One focus for Chantranupong is elucidating how a specialized part of the cell, called the lysosome, gets rid of waste, and how this waste differs across neurons.
“It’s like a whole waste breakdown and recycling process that’s happening continuously in all your cells. But in neurons, this process needs to be efficient and adaptable to keep our brains healthy,” she says.
The “waste” that collects is a regular part of being alive; it can be proteins that have accumulated or old parts of a neuron that are damaged and need getting rid of. The lysosome breaks down the old molecules into basic components, and returns the useful building blocks back to the cell. This process, especially in the brain, is something that’s important to understand in the context of identifying and treating diseases like Parkinson’s and Alzheimer’s, Chantranupong says.
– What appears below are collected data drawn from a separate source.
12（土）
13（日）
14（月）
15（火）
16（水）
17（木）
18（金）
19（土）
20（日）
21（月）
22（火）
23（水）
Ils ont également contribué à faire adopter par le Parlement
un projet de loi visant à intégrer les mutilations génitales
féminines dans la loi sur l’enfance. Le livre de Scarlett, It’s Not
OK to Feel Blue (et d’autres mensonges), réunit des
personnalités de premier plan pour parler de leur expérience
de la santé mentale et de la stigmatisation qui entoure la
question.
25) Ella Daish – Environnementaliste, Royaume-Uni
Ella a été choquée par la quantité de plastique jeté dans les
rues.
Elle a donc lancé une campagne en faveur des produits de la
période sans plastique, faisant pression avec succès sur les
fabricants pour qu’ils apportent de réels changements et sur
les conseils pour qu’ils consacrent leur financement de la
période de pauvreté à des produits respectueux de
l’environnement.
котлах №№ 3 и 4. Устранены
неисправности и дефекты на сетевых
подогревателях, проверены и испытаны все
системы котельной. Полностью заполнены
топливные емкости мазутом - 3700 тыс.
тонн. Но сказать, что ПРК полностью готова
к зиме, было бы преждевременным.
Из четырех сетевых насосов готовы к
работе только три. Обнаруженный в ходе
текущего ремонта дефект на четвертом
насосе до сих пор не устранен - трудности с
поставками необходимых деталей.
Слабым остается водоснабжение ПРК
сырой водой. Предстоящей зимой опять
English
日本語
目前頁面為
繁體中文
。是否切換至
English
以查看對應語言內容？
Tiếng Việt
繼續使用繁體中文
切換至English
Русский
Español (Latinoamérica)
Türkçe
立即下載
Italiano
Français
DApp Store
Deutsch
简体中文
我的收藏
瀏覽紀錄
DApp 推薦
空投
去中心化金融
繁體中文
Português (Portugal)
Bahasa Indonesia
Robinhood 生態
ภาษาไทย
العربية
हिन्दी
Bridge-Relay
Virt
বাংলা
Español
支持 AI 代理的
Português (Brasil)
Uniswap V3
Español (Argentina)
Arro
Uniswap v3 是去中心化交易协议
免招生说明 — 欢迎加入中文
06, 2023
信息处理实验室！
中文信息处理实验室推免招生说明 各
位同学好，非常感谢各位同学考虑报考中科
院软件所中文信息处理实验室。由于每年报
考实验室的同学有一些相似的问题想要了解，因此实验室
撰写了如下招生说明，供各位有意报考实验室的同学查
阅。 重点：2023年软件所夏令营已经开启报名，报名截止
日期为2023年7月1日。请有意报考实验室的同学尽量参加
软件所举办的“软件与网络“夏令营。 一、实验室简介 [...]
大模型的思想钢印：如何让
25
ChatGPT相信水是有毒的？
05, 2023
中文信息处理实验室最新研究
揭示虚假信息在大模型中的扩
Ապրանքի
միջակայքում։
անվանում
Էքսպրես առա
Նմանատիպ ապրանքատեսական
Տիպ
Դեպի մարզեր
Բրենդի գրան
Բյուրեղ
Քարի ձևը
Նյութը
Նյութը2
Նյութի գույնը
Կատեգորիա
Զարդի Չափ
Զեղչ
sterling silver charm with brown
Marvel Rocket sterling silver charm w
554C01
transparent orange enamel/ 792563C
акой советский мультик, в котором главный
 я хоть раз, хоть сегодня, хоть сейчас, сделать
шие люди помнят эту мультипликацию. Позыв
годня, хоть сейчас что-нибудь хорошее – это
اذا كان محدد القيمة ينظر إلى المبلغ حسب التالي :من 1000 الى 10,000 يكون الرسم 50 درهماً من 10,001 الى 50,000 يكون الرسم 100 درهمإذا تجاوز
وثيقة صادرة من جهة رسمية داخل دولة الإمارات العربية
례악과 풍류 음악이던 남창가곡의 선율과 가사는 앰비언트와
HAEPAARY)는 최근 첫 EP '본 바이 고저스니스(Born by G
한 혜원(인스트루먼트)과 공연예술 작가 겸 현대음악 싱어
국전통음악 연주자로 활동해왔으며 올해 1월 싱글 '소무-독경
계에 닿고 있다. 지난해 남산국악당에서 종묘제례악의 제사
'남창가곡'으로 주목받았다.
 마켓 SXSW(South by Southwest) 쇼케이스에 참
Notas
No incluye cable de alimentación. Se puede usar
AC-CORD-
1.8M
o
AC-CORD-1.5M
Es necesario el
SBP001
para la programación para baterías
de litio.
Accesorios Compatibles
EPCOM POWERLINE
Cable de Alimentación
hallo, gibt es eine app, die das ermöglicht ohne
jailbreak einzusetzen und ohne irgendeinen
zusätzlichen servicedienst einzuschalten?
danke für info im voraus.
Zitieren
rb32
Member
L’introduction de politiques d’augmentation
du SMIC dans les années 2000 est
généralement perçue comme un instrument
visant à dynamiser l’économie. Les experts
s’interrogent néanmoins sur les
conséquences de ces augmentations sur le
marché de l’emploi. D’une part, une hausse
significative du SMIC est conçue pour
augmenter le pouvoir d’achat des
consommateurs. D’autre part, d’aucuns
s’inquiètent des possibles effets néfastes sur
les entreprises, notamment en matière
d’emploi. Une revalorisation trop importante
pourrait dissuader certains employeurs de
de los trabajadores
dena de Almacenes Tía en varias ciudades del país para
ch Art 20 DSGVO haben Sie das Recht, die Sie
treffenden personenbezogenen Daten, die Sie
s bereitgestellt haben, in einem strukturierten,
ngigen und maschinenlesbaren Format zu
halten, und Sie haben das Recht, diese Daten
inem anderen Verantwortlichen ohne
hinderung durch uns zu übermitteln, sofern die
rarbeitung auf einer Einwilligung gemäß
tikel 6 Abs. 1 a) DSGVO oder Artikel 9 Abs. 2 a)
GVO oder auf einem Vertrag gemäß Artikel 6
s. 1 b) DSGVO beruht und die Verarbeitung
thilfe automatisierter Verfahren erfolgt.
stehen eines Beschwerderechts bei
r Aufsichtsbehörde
“Many of the mutations that cause neurodegenerative diseases impact the lysosome specifically, so we need to understand how it works in a healthy state to then understand what happens in disease,” she says. “We hope to use a lot of tools to study the lysosome and characterize how it changes.”
Chantranupong recently started collaborating with Ji-Xin Cheng, a BU College of Engineering professor of biomedical engineering and of electrical and computer engineering, to image the contents of a single lysosome at higher resolutions. The Sloan Foundation award will support their collaboration and bolster Chantranupong’s ongoing research projects.
“We are thrilled that Professor Lynne Chantranupong has been named a 2025 Sloan Research Fellow,” says Stan Sclaroff, dean of Arts & Sciences. “Lynne’s research uses an innovative multidisciplinary approach to study how neuronal adaptations contribute to disease. The Sloan Fellowship recognizes her creative approach and the transformative potential of her research.”